Give back every line below that contains the string "pose".

■ Provided material ■
· · · · · · ·
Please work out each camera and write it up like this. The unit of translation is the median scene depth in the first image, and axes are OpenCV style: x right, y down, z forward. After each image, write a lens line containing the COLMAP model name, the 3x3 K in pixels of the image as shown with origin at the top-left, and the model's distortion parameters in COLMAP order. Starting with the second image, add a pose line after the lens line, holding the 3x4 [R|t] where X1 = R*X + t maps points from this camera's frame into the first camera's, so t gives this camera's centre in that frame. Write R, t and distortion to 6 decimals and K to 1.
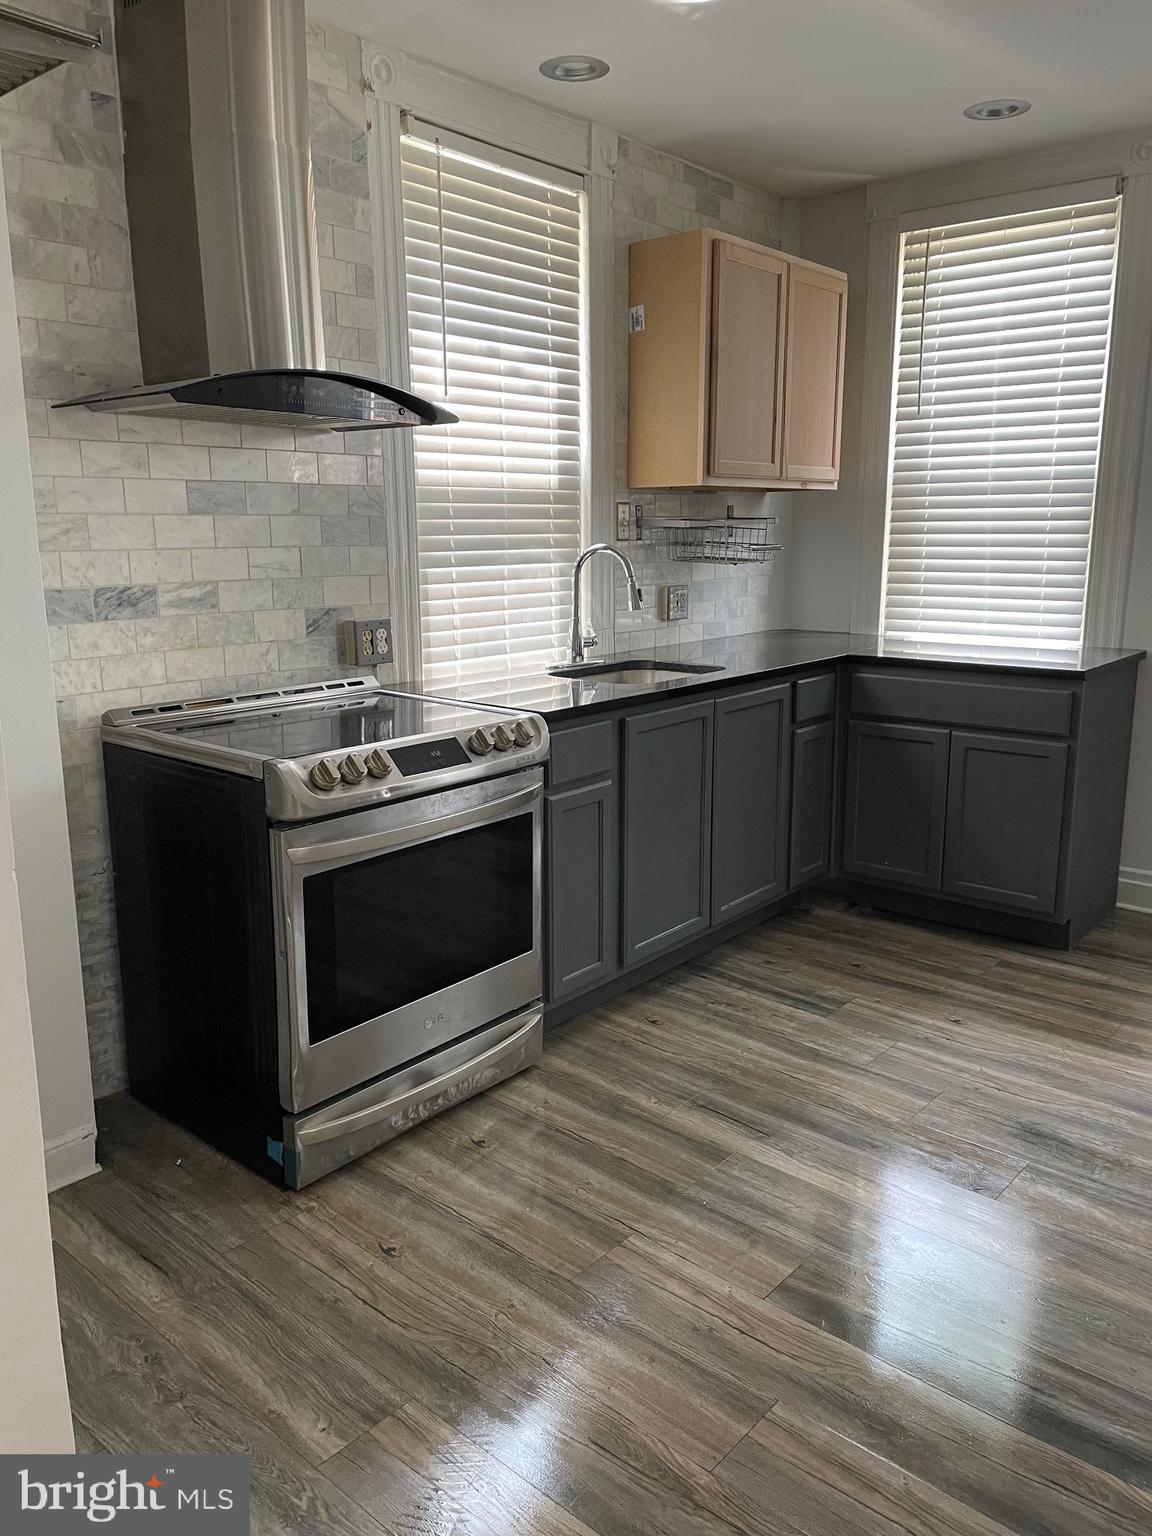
lens RADIAL K [[1144.1, 0, 575.3], [0, 1144.1, 748.9], [0, 0, 1]] dist [0.082385, -0.109291]
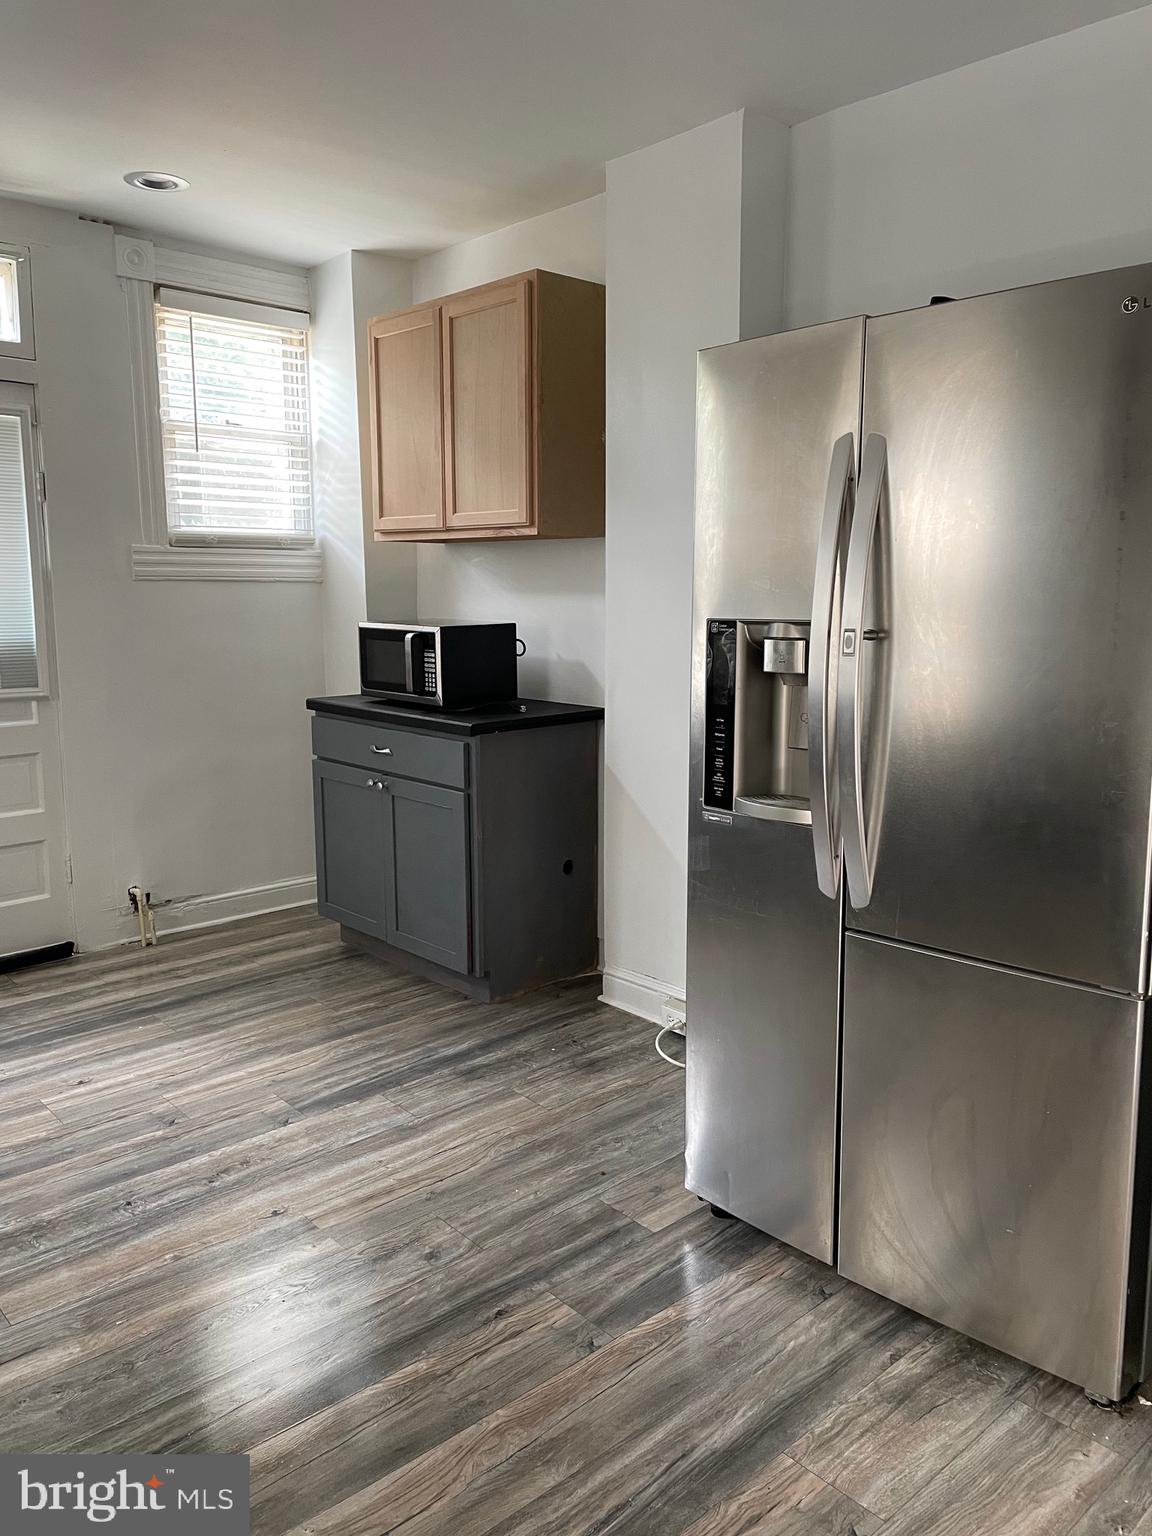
lens RADIAL K [[1144.1, 0, 575.3], [0, 1144.1, 748.9], [0, 0, 1]] dist [0.082385, -0.109291]
pose [[0.118153, -0.133853, 0.983933, -0.280369], [0.184613, 0.976559, 0.110681, -0.045256], [-0.975683, 0.168569, 0.140094, 0.252278]]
· · · · · · ·
■ Reply to the task ■
Please work out each camera and write it up like this. The unit of translation is the median scene depth in the first image, and axes are OpenCV style: x right, y down, z forward. After each image, write a lens line containing the COLMAP model name, the 3x3 K in pixels of the image as shown with origin at the top-left, and the model's distortion parameters in COLMAP order. Starting with the second image, add a pose line after the lens line, holding the 3x4 [R|t] where X1 = R*X + t maps points from this camera's frame into the first camera's, so t gives this camera's centre in that frame. Write R, t and distortion to 6 decimals and K to 1.
pose [[0.118153, -0.133853, 0.983933, -0.280369], [0.184613, 0.976559, 0.110681, -0.045256], [-0.975683, 0.168569, 0.140094, 0.252278]]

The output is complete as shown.